課題 1: 下の宿坊についての文章から、「神社や仏閣の多くは市街地から」から「ある寺院の宿坊体験を例に見てみましょう。」までの部分を一字一句変えずに繰り返してください。

--- 抽出テキスト ---

宿坊に泊まることで、通常は拝観できないような重要な文化財を見せていただくといった貴重な機会に恵まれることもあります。また、寺社では建物や庭園はもちろん、ふすまの引き手ひとつとっても歴史ある美術品。そんな文化芸術の中で寝食するという稀有な体験ができるのも宿坊ならではです。

自然や気に癒される

神社や仏閣の多くは市街地から離れた自然豊かな場所や、「気」の良い場所に建てられており、そこで一日過ごすだけでも知らず知らずのうちに癒され、清々しい気持ちになります。美しい日本庭園を散策し、四季を堪能しながら、普段とは異なる時間の流れを感じてみてください。

Schedule 宿坊で過ごす一日

では、実際に宿坊で過ごす一日がどのようなものなのか、
ある寺院の宿坊体験を例に見てみましょう。

一日目 PM3:00

宿坊に到着・チェックイン

山門をくぐり境内へ。玄関でお坊さんが出迎えてくれました。
受付を終え、まずは施設の説明を受けます。

PM4:00

坐禅体験

いよいよ最初の修行体験です。鐘の音と共に坐禅を開始。心を無にし、自分自身と向き合う30分。足が痺れ、身動きできない時間はつらく長いものに感じます。でも、終盤は集中することができ、終えたあとは清々しい気分に。
夕食の時間まで院内を散策させていただきました。

PM6:00~

夕食

夕食は決められている時間にとります。修行僧の方がお給仕してくださる精進料理をおいしくいただきました。お椀の持ち方や扱い方などを教えていただき丁寧に食事をしていると、食事に有難みを感じます。

PM7:30~

入浴・就寝準備

宿坊の朝は早いので、翌朝に備えて早めに就寝準備をはじめます。こちらの宿坊は入浴時間がPM4〜9時までと決められていました。

PM9:00

消灯

消灯時間も普段より早いです。早起きのためにも夜更かしは禁物。

二日目 AM6:00

朝のお勤め(読経体験)

勤行をはじめる定刻の5分前に鐘の音が響き渡ります。参加は自由ですが、せっかく宿坊に泊まったので体験してみることに。住職が唱えるお経に合わせ、経文を見ながら読経しました。

AM7:00

朝食

いつもより早起きをし、お勤めを終えたあとの朝食は格別においしく感じます。

AM8:00

写経体験

般若心経262文字を筆で写します。一文字一文字丁寧に書く作業はとても集中できて、あっという間に時間が過ぎました。

AM10:00

チェックアウト

帰り支度を整え玄関へ。これで宿坊の一日は終了です。お見送りしてくださったお坊さんに心を込めて合掌。周辺の観光スポットなどの情報も教えていただきました。

  • ※宿坊によって、食事の有無、修行体験の内容や時間は異なりますので予め各宿坊へご確認ください。

--- 提供データ ---

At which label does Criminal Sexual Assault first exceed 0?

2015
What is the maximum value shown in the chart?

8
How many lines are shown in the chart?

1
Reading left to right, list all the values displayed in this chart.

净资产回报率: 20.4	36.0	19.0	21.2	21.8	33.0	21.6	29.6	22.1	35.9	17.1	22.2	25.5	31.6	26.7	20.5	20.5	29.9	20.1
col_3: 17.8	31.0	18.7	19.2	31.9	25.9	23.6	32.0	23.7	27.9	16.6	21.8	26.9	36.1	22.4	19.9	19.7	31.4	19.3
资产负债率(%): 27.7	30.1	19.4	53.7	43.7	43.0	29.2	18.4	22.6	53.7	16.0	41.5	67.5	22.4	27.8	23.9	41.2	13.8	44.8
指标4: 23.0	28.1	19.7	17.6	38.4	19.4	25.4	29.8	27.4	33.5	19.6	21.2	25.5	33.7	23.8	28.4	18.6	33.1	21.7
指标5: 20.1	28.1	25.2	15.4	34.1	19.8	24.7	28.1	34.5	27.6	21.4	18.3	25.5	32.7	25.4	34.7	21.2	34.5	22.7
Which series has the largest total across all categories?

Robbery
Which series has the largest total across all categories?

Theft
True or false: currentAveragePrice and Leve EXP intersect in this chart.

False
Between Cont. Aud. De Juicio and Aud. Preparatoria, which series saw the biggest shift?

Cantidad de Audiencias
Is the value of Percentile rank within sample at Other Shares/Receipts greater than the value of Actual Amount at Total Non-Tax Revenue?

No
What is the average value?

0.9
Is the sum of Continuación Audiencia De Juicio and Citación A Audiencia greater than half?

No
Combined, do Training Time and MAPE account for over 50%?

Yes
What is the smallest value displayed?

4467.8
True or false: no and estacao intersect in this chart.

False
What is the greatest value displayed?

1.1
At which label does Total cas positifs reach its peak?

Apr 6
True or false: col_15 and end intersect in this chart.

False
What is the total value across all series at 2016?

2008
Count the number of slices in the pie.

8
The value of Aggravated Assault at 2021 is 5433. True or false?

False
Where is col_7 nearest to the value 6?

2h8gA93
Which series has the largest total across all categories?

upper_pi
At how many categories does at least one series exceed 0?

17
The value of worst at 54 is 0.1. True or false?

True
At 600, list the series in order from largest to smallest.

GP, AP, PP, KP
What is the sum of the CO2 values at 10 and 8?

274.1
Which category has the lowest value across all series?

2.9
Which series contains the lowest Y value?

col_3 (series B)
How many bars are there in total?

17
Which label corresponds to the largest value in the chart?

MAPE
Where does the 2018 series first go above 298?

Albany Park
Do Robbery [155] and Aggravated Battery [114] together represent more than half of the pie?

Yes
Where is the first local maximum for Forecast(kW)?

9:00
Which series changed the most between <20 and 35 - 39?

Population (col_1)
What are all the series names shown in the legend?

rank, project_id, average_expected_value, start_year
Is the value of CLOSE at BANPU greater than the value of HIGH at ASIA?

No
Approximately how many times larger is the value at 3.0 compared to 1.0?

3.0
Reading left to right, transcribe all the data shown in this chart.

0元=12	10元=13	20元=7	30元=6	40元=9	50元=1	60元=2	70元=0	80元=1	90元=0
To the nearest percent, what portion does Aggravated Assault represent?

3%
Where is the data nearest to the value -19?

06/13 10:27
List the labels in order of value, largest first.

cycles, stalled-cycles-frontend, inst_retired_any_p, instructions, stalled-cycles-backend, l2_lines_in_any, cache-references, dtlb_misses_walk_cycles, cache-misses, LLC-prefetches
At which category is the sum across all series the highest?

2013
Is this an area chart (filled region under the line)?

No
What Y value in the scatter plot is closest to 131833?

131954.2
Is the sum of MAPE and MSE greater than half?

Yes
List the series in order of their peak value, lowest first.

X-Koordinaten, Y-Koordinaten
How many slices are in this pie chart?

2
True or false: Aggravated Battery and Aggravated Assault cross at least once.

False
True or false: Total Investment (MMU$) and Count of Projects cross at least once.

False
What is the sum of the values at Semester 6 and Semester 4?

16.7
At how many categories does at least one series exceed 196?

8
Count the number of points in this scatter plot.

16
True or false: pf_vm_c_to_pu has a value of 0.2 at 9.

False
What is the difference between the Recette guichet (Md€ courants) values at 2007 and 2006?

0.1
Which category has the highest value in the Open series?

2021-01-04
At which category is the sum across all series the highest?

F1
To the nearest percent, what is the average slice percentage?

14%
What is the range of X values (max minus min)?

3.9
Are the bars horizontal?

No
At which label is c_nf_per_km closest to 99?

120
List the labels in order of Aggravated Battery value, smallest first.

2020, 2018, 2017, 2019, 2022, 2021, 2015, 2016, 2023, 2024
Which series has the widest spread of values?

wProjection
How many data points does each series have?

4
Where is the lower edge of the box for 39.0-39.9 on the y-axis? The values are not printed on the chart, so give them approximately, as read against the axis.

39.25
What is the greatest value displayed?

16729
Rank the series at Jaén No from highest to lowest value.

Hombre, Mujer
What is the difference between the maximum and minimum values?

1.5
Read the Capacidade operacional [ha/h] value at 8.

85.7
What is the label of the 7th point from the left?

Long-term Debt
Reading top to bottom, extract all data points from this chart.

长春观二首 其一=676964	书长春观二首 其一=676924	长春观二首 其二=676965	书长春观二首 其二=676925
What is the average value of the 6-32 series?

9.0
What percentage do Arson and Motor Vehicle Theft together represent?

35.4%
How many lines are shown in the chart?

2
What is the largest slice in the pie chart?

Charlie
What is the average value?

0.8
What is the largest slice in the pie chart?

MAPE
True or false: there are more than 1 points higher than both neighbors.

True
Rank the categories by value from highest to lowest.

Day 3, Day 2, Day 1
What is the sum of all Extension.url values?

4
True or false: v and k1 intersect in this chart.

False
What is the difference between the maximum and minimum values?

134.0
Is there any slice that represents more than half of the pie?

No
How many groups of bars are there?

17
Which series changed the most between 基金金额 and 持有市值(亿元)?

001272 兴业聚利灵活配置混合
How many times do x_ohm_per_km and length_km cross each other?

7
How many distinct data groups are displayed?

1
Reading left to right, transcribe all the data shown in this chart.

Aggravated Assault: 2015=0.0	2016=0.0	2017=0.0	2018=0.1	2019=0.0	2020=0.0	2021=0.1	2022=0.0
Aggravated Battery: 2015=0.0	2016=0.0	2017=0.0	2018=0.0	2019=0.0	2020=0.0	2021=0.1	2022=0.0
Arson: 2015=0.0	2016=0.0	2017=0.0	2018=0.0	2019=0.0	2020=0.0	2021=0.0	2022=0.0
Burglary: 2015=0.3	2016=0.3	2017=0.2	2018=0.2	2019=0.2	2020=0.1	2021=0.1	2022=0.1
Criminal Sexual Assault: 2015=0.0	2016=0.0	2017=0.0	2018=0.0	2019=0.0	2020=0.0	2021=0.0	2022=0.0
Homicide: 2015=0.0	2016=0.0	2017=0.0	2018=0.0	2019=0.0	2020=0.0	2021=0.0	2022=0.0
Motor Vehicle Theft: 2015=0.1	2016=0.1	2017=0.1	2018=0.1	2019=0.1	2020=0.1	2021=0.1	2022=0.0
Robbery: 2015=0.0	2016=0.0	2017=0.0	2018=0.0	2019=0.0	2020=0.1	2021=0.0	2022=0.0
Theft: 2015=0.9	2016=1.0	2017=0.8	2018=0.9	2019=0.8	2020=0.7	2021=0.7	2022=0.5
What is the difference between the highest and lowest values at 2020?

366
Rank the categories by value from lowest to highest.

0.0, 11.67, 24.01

---

課題 2: 上の提供データの行を、先頭から「Reading left to right, list」を含む行まで、そのまま複写してください。

解答 1:
神社や仏閣の多くは市街地から離れた自然豊かな場所や、「気」の良い場所に建てられており、そこで一日過ごすだけでも知らず知らずのうちに癒され、清々しい気持ちになります。美しい日本庭園を散策し、四季を堪能しながら、普段とは異なる時間の流れを感じてみてください。

Schedule 宿坊で過ごす一日

では、実際に宿坊で過ごす一日がどのようなものなのか、
ある寺院の宿坊体験を例に見てみましょう。

解答 2:
At which label does Criminal Sexual Assault first exceed 0?

2015
What is the maximum value shown in the chart?

8
How many lines are shown in the chart?

1
Reading left to right, list all the values displayed in this chart.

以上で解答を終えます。